Forbster me quittait, allait saluer le jeune musicien errant, toujours très entouré, de groupe en groupe ; l’électricien et lui échangeaient quelques mots ; presque au même instant la princesse Narmof, la maitresse de céans, ayant réclamé le silence, Sarlys plaquait au piano une série d’étranges et très poignants accords et, sur un accompagnement sourd et grondant comme un lointain orage, la comtesse de Mercœur, toute droite et toute pâle, attaquait d’une voix de contralto calme, posée, superbe

Debout dans la clarté fulgurante des cimes,
Le fier chasseur Éros, le meurtrier des cœurs,
Resplendit, flamme pure, au-dessus des abimes
Et lance autour de lui ses traits sûrs et vainqueurs.

— Fixez maintenant Barythine, Sarlys et sa sœur, et surtout regardez bien leurs lèvres. »

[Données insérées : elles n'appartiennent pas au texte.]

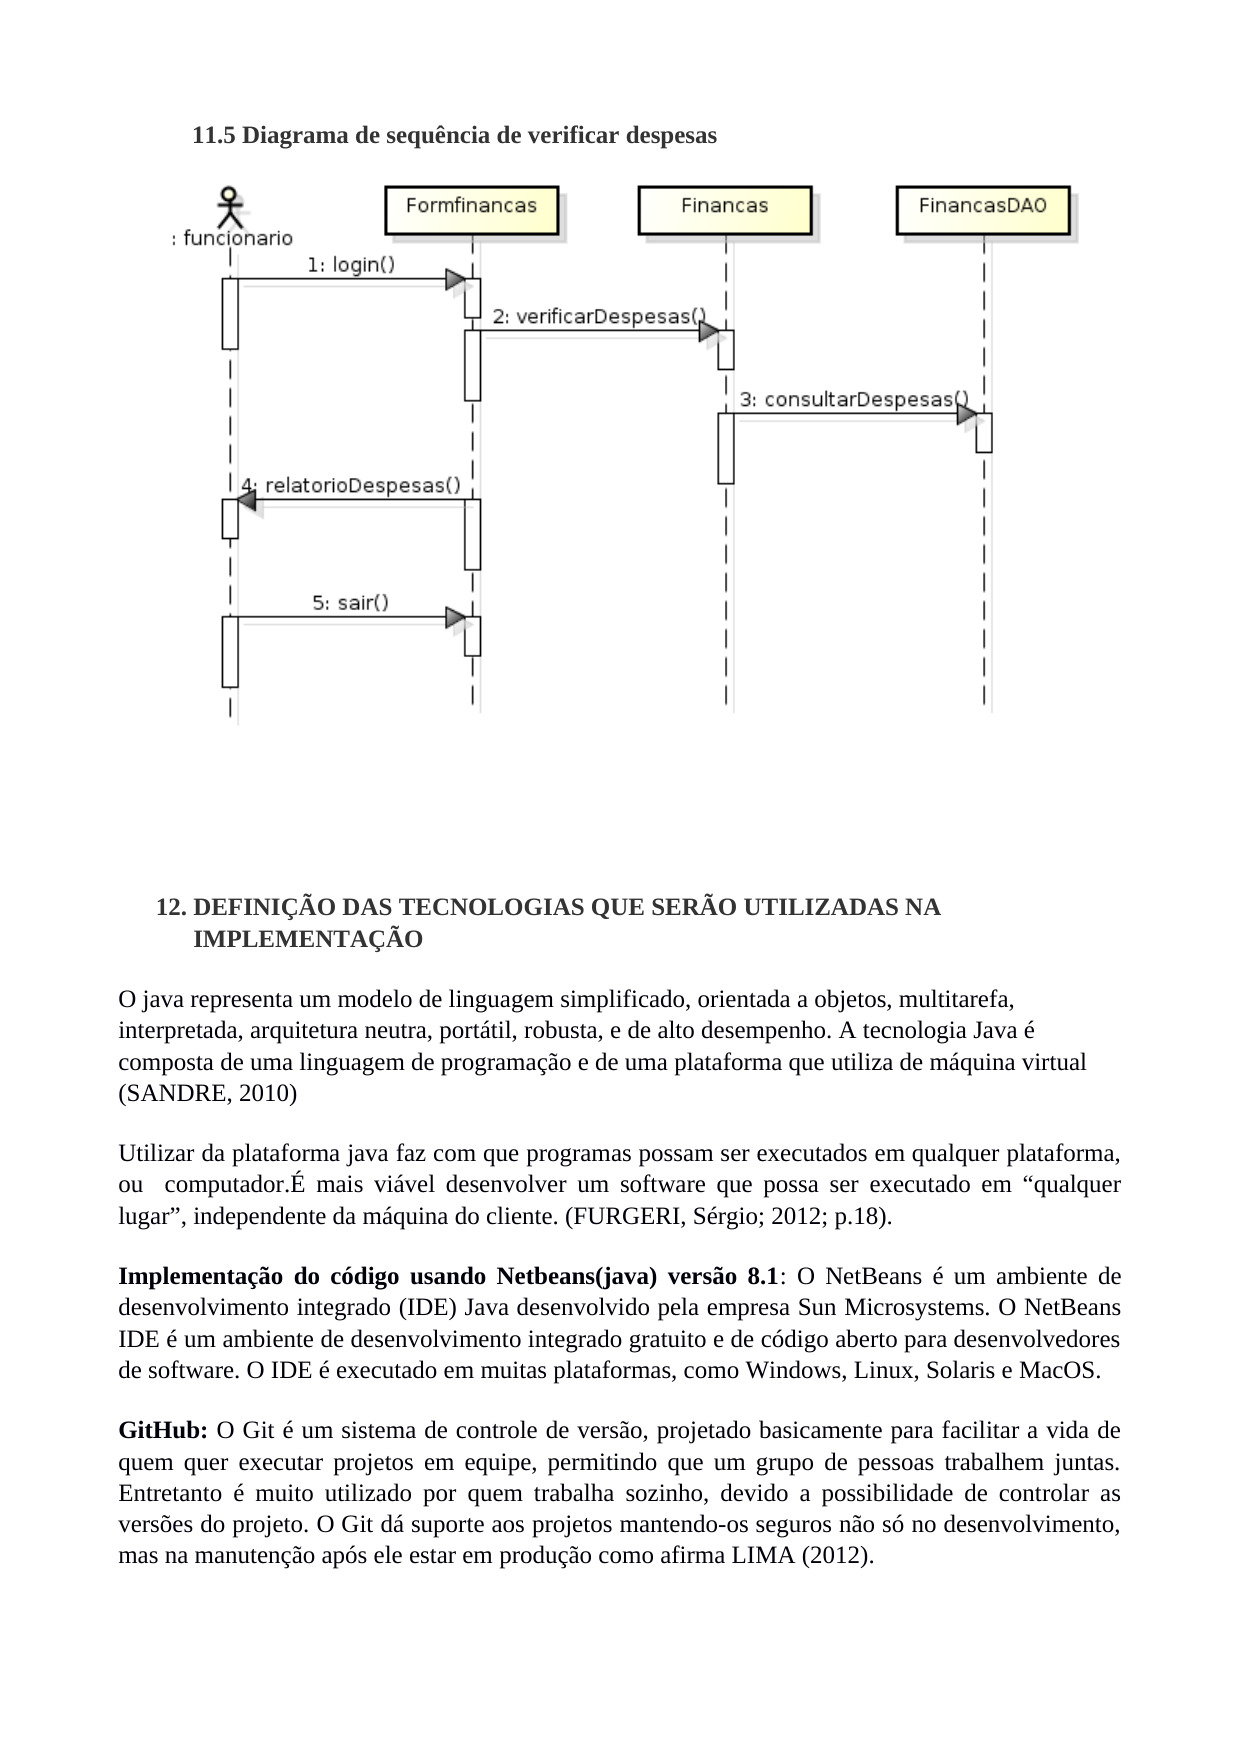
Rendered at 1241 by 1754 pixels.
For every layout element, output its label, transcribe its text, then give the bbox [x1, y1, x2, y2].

text GitHub: O Git é um sistema de controle de versão, projetado basicamente para facilitar a vida de quem quer executar projetos em equipe, permitindo que um grupo de pessoas trabalhem juntas. Entretanto é muito utilizado por quem trabalha sozinho, devido a possibilidade de controlar as versões do projeto. O Git dá suporte aos projetos mantendo-os seguros não só no desenvolvimento, mas na manutenção após ele estar em produção como afirma LIMA (2012). [118, 1413, 1122, 1569]
text 11.5 Diagrama de sequência de verificar despesas [118, 118, 1122, 149]
text Implementação do código usando Netbeans(java) versão 8.1: O NetBeans é um ambiente de desenvolvimento integrado (IDE) Java desenvolvido pela empresa Sun Microsystems. O NetBeans IDE é um ambiente de desenvolvimento integrado gratuito e de código aberto para desenvolvedores de software. O IDE é executado em muitas plataformas, como Windows, Linux, Solaris e MacOS. [118, 1259, 1122, 1384]
picture [150, 178, 1090, 801]
list DEFINIÇÃO DAS TECNOLOGIAS QUE SERÃO UTILIZADAS NA IMPLEMENTAÇÃO [156, 890, 1122, 952]
text Utilizar da plataforma java faz com que programas possam ser executados em qualquer plataforma, ou computador.É mais viável desenvolver um software que possa ser executado em “qualquer lugar”, independente da máquina do cliente. (FURGERI, Sérgio; 2012; p.18). [118, 1136, 1122, 1229]
text O java representa um modelo de linguagem simplificado, orientada a objetos, multitarefa, interpretada, arquitetura neutra, portátil, robusta, e de alto desempenho. A tecnologia Java é composta de uma linguagem de programação e de uma plataforma que utiliza de máquina virtual (SANDRE, 2010) [118, 982, 1122, 1107]
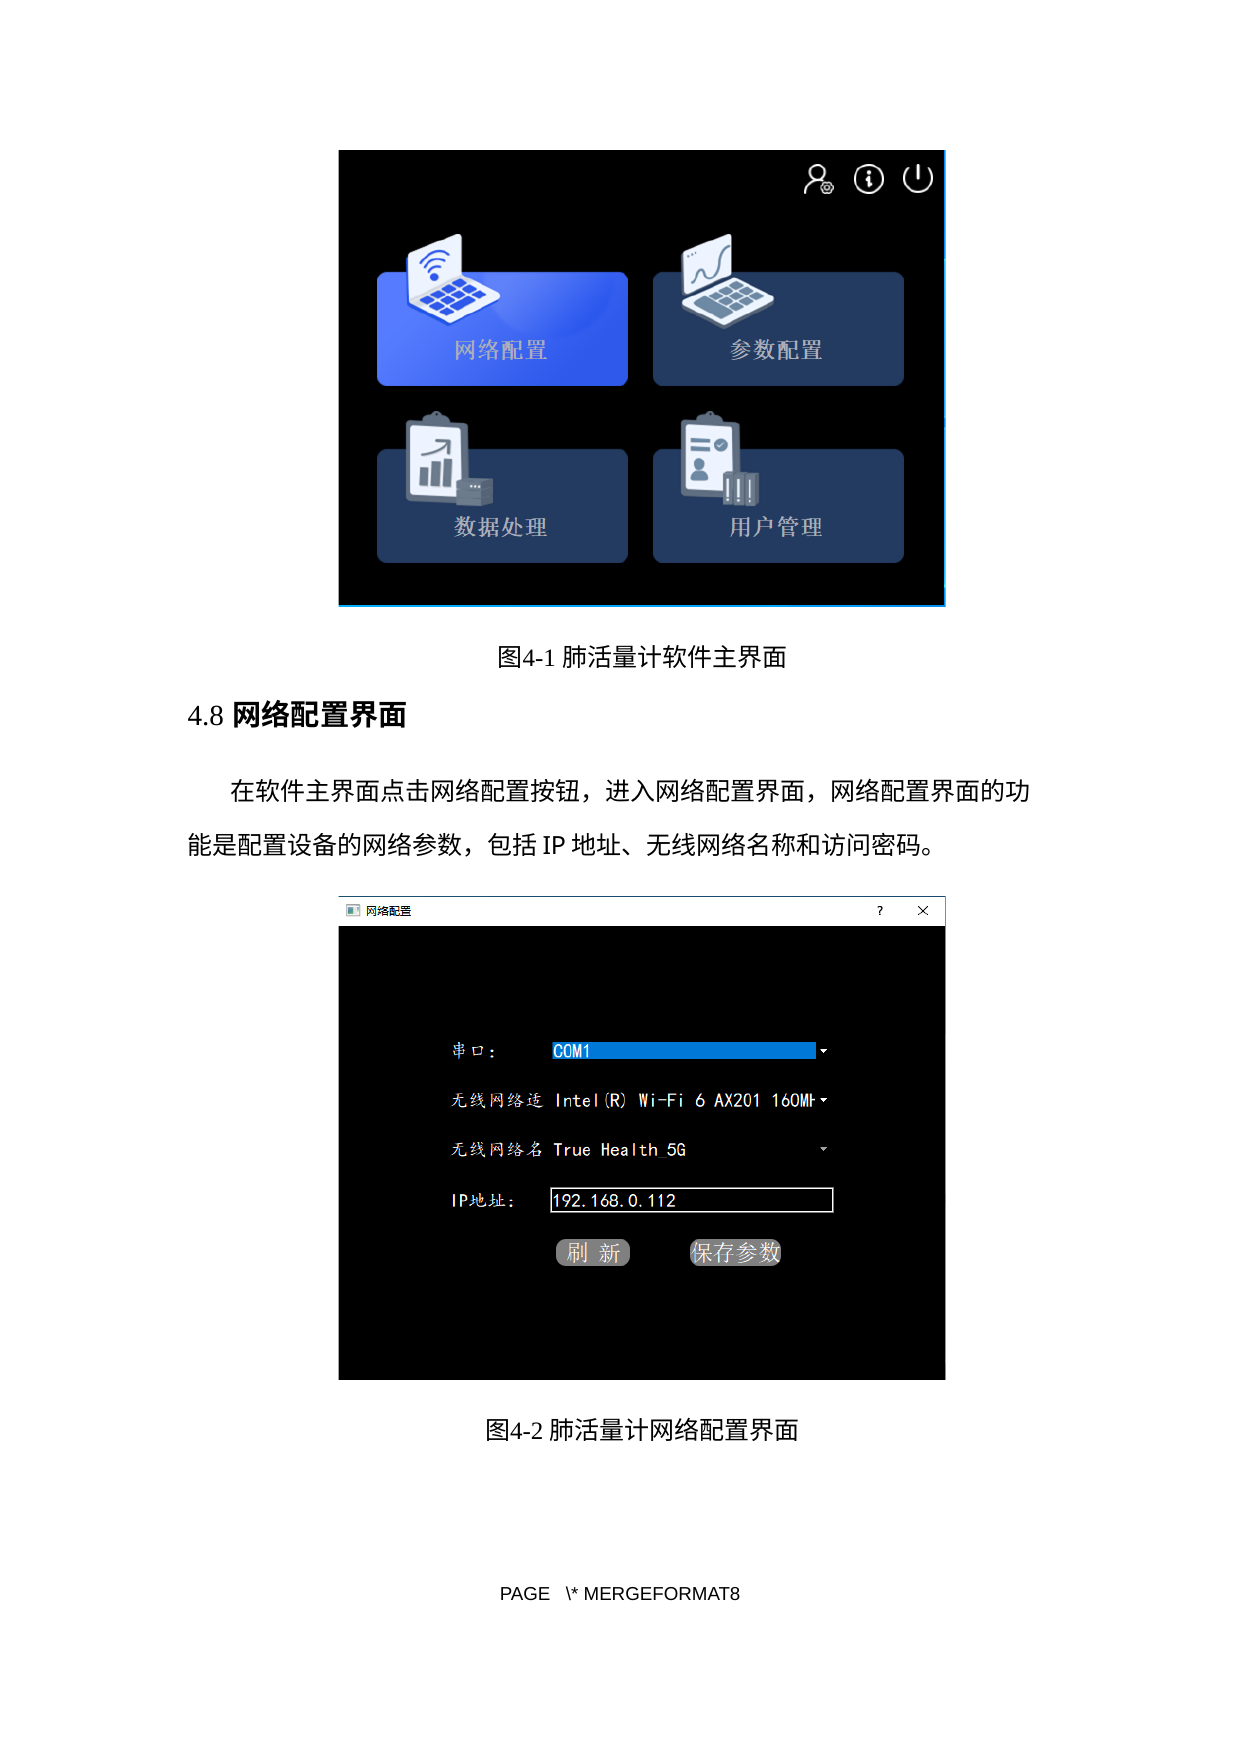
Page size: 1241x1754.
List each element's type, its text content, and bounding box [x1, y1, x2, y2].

text 图4-2 肺活量计网络配置界面 [231, 1410, 1053, 1447]
picture [338, 896, 946, 1380]
text 图4-1 肺活量计软件主界面 [231, 637, 1053, 674]
picture [338, 150, 946, 607]
subtitle 网络配置界面 [187, 692, 1053, 734]
text 在软件主界面点击网络配置按钮，进入网络配置界面，网络配置界面的功能是配置设备的网络参数，包括IP地址、无线网络名称和访问密码。 [187, 771, 1053, 862]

Les yeux fixes, dardés sur ceux du musicien, posté droit devant elle, la comtesse reprenait

Le trait sonne à travers l’immensité sublime,
Et sous l’éclat du ciel implacable et moqueur
Une goutte de sang, rouge étoile du crime,
Tombe aux pieds nus d’Éros, large comme une fleur.

« Oh, faisais-je en étreignant à le faire crier le bras droit de Forbster ! j’étais épouvanté de ce que je venais de voir… La romance d’Éros s’achevait sur les trois derniers vers :

Et le soleil se couche, et l’aurore immortelle
Se lève, Éros est là, dans la gloire éternelle,
Sous les gouttes de sang, parmi les flèches d’or.

Les applaudissements éclataient.

J’avais un soupir de soulagement, l’étrange vision avait cessé… Terrifiant cauchemar, tandis que la comtesse chantait comme fascinée par Barythine, j’avais cru voir distinctement et j’ai encore la conviction d’avoir vu la bouche de la chanteuse et celle de Barythine se renfler un peu et rougir, devenir écarlates, tandis que les lèvres de ce pauvre marquis blanchissaient, blêmissaient dans sa face tout à coup souffrante, blêmissaient blanchissaient comme vidées de tout le sang dont se gonflaient celles des autres… La romance terminée, le phénomène cessait… mais j’avais bu tant de Château-margot au dîner de la princesse ce soir-là.